Nicholas nodded, laid the logs side by side, and on them built a fire of the seasoned wood the Boy had gathered. They boiled the kettle, made tea, and cooked some fish.
Ol’ Chief waked up just in time to get his share. The Boy, who had kept hanging about the dogs with unabated interest, had got up from the fire to carry them the scraps, when Nicholas called out quite angrily, “No! no feed dogs,” and waved the Boy off.
“What! It’s only some of my fish. Fish is what they eat, ain’t it?”
“No feed now; wait till night.”
“What for? They’re hungry.”
“You give fish—dogs no go any more.”
Peremptorily he waved the Boy off, and fell to work at packing up. Not understanding Nicholas’s wisdom, the Boy was feeling a little sulky and didn’t help. He finished up the fish himself, then sat on his heels by the fire, scorching his face while his back froze, or wheeling round and singeing his new parki while his hands grew stiff in spite of seal-skin mittens.
No, it was no fun camping with the temperature at thirty degrees below zero—better to be trotting after those expensive and dinnerless dogs; and he was glad when they started again.
But once beyond the scant shelter of the cottonwood, it was evident the wind had risen. It was blowing straight out of the north and into their faces. There were times when you could lean your whole weight against the blast.

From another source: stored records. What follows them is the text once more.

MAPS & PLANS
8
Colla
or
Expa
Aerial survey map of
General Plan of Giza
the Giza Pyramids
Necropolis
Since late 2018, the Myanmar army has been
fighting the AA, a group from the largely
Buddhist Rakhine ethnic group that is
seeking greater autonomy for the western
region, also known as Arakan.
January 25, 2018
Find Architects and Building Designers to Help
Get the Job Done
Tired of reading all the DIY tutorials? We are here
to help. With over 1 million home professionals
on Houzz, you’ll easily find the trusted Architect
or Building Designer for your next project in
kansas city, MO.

After sunset the air began to fill with particles of frozen snow. They did not seem to fall, but continually to whirl about, and present stinging points to the travellers’ faces. Talking wasn’t possible even if you were in the humour, and the dead, blank silence of all nature, unbroken hour after hour, became as nerve-wearing as the cold and stinging wind. The Boy fell behind a little. Those places on his heels that had been so badly galled had begun to be troublesome again. Well, it wouldn’t do any good to holla about it—the only thing to do was to harden one’s foolish feet. But in his heart he felt that all the time-honoured conditions of a penitential journey were being complied with, except on the part of the arch sinner. Ol’ Chief seemed to be getting on first-rate.

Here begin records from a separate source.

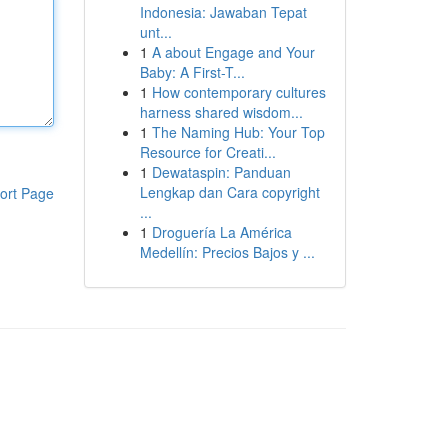
Indonesia: Jawaban Tepat
unt...
1
A about Engage and Your
Baby: A First-T...
1
How contemporary cultures
harness shared wisdom...
1
The Naming Hub: Your Top
Resource for Creati...
1
Dewataspin: Panduan
Lengkap dan Cara copyright
ort Page
...
1
Droguería La América
Medellín: Precios Bajos y ...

The dogs, hardly yet broken in to the winter’s work, were growing discouraged, travelling so long in the eye of the wind. And Nicholas, in the kind of stolid depression that had taken possession of him, seemed to have forgotten even to shout “Mush!” for a very long time.

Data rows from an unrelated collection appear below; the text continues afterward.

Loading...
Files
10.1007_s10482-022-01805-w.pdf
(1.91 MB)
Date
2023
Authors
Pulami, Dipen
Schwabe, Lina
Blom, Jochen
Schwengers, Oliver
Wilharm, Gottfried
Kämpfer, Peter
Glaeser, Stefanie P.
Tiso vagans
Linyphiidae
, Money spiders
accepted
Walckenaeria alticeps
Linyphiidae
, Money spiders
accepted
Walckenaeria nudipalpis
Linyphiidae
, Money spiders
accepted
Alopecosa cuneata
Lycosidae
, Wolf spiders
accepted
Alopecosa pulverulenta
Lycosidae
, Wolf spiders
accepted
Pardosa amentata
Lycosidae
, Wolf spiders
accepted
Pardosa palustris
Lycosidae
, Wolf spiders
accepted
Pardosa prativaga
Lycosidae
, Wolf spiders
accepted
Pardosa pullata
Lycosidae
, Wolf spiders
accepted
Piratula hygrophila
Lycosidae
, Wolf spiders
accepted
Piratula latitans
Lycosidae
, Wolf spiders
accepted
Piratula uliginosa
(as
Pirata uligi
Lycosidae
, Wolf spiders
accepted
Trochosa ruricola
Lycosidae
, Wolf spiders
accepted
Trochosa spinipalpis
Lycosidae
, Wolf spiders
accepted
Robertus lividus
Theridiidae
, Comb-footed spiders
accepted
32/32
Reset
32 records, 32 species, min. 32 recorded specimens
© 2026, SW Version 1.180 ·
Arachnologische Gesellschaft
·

By-and-by Ol’ Chief called out sharply, and Nicholas seemed to wake up. He stopped, looked back, and beckoned to his companion.
The Boy came slowly on.
“Why you no push?”
“Push what?”
“Handle-bar.”
He went to the sled and illustrated, laying his hands on the arrangement at the back that stood out like the handle behind a baby’s perambulator. The Boy remembered. Of course, there were usually two men with each sled. One ran ahead and broke trail with snow-shoes, but that wasn’t necessary today, for the crust bore. But the other man’s business was to guide the sled from behind and keep it on the trail.